I’m injured again. Again, I’m injured and I tell you what, it’s a complete pain in the arse. Except that it’s in my right foot, and up the outside of my right leg and ultimately in my groinal bits. A physio would probably say – has in fact said – that it’s because of weak gluteals but that’s by the by. It’s a pain in the arse foot. I should probably try to have Anne massage my intimate areas. It wouldn’t be any sort of cure but it would definitely cheer me up because there’s nothing quite as mardy as an injured runner.

I’ve had a couple of weeks off now ever since having to stop at 8 miles in the Wimpole Hoohaah Half Marathon. I shouldn’t really have run there, just as I shouldn’t really have run at the Bourn to Run 10k the previous week but having got away with it once, I thought I’d get away with it again and I really, really didn’t.
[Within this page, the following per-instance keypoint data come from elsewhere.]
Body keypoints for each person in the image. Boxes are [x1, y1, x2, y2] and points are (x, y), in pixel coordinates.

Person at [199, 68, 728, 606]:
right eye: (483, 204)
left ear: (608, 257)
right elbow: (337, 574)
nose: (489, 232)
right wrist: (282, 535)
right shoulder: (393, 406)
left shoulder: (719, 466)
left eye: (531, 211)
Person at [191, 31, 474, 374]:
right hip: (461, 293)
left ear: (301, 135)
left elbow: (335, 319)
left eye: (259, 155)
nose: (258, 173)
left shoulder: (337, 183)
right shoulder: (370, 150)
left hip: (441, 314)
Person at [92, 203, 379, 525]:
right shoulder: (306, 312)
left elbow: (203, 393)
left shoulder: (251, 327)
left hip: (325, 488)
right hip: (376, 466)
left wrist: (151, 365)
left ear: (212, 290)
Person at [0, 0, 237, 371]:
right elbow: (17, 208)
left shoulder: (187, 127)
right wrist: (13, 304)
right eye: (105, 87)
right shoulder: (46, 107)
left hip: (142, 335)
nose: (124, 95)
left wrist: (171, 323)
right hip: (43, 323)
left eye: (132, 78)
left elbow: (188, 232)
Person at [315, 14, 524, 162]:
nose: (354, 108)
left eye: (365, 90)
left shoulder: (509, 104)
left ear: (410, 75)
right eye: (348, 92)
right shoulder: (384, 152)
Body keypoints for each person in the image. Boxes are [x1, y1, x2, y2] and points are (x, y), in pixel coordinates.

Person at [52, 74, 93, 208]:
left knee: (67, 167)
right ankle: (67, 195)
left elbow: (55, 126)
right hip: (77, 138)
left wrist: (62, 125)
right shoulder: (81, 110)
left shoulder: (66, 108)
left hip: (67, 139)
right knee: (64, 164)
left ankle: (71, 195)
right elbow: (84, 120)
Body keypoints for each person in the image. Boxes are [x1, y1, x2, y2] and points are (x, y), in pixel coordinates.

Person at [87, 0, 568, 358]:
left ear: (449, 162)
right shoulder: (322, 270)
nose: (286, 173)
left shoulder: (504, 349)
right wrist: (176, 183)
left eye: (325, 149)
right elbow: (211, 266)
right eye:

Coming downhill at speed resulted in stupefying pain and I ended up gingerly walking down the hills and caning it up them. I was climbing at better than 8:00 per mile and descending more slowly than 10:00 per mile and the whole thing was a mess so I’m moaning about it now. I finished, by the way, in a PW of 1:55 something, jogging in while people frothed and foamed and sped and sprinted past me. Well done, them.

I’ve been moaning about it quite a lot to anyone who’ll listen and it’s a testament to my friends and clubmates that they will listen to me. Endurance runners all know what it’s like to be on the bench. They will lend an ear to one of their own in pain because they know, know in their super-stressed ligaments and bones that they will hurt too soon. Perhaps “moaning” is the wrong word, at least for what everyone else does. We swap stories of our aches and pains. We get help and advice and support from one another. Positivity comes but first there’s the grouchiness and ouchiness and just the faintest tangs of whine. “Oh, it’s nothing really but I’m slightly fed up…”
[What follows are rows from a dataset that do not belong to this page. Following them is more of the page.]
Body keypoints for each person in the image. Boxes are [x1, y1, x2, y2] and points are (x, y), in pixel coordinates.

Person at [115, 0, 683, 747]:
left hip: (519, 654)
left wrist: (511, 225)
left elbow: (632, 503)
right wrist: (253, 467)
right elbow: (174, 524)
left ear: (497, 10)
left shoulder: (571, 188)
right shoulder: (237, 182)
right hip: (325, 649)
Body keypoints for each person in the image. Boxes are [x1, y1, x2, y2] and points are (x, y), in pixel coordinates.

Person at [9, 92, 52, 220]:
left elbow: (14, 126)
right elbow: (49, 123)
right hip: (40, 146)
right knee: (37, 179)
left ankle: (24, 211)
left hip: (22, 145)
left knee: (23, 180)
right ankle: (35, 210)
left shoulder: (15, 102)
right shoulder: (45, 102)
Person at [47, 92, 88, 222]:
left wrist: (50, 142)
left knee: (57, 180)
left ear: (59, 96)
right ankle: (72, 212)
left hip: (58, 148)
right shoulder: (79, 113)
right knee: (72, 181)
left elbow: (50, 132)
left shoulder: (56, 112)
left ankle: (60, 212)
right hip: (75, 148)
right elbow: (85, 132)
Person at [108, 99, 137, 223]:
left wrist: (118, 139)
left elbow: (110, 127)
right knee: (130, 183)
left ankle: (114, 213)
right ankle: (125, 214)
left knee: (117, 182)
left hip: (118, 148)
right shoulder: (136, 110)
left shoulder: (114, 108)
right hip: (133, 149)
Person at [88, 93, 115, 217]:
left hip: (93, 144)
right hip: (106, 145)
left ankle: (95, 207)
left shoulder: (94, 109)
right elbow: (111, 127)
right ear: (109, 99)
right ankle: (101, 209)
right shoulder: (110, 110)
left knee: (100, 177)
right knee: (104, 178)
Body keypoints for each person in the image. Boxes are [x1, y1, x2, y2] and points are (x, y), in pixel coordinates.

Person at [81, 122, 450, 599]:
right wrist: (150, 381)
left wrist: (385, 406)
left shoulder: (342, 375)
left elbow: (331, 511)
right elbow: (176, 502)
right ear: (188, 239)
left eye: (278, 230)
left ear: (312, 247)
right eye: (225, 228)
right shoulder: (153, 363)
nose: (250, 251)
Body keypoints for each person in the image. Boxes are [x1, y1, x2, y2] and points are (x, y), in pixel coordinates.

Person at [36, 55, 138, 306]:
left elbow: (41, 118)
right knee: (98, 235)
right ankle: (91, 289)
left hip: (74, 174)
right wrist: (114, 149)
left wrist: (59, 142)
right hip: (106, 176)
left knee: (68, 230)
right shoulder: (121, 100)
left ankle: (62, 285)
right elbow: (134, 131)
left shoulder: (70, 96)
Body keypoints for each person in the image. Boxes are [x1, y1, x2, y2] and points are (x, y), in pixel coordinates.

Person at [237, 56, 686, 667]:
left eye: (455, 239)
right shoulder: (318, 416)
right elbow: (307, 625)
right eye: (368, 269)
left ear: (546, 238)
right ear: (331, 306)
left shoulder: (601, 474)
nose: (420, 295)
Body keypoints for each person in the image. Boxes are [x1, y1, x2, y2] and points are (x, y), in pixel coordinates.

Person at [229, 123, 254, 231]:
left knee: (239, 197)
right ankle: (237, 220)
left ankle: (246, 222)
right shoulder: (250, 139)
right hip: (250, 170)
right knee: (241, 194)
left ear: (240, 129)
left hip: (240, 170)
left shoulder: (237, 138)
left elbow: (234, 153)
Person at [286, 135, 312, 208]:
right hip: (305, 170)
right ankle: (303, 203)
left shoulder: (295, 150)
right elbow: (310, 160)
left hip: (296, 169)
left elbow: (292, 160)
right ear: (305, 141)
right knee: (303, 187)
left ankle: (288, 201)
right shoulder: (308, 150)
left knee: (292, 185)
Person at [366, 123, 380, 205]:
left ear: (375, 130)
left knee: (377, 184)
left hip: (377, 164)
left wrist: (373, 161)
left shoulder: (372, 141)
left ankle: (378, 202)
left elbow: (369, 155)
The thing about not being able to run is that nothing else is really the same. I wanted to take my bike out today but it rained off and on all day. Running in the rain is a joy. Cycling in the rain is misery cubed. I hummed and hawed and bumbled round the house not doing any chores until I dragged my weak glutes to the gym for a stint on a rowing machine. I lasted all of fifteen minutes. Fifteen miserable minutes or miserable misery. Chris said on Facebook that I should have taken my bike out in the rain. He was probably right. I’m going to try again tomorrow. I’ll take my headphones and listen to some music or a podcast and maybe I’ll last longer or maybe I’ll just break down.
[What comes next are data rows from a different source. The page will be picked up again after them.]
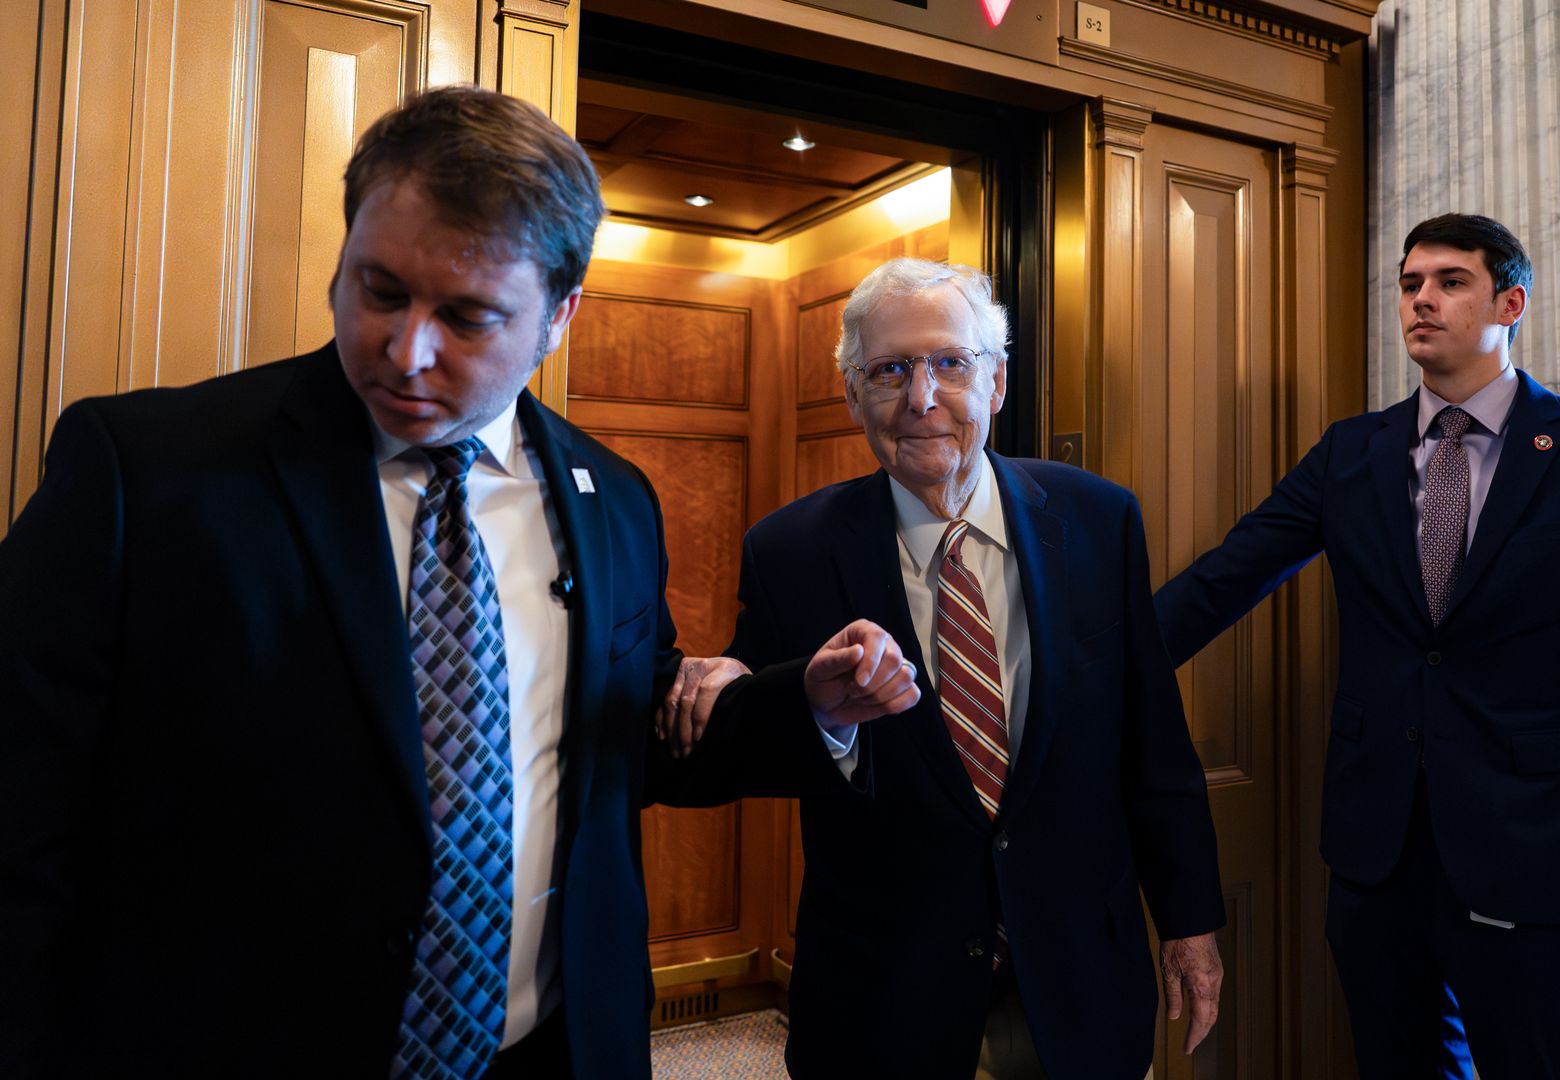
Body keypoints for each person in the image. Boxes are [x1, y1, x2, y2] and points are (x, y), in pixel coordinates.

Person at [0, 85, 917, 1080]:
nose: (407, 350)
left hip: (551, 1048)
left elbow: (635, 737)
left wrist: (805, 708)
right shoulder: (147, 472)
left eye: (468, 316)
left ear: (560, 316)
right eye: (379, 290)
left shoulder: (614, 496)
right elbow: (21, 809)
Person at [1154, 213, 1560, 1078]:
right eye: (1411, 283)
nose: (1422, 299)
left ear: (1510, 302)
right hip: (1378, 866)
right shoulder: (1352, 453)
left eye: (1451, 281)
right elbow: (1224, 579)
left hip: (1535, 860)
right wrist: (1075, 668)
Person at [710, 257, 1225, 1078]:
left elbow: (1152, 742)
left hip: (1079, 971)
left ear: (997, 382)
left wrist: (1190, 923)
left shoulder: (1097, 518)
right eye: (889, 370)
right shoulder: (790, 551)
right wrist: (819, 711)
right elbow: (750, 750)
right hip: (884, 989)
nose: (921, 398)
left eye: (950, 363)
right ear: (852, 395)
I have another week of Not Running. I’m being good. My foot feels okay with just a hint of tighness across the top when I dorsiflex my toes. I’d like that to be gone before I try again. Patience is a virtue, quite an old fashioned name for a girl and something with which I am usually completely unacquainted. It’s so tempting to join in with tomorrow’s session running the triangles on Parker’s Piece or the mile time trial on Tuesday night at C&C. I need to be sure that I’m back properly before I start training again so the idea is to have a bimble round a parkrun on Saturday and if that goes okay to do five or six miles on Sunday. Please God, let it go well. I can’t cope with being this grumpy for much longer.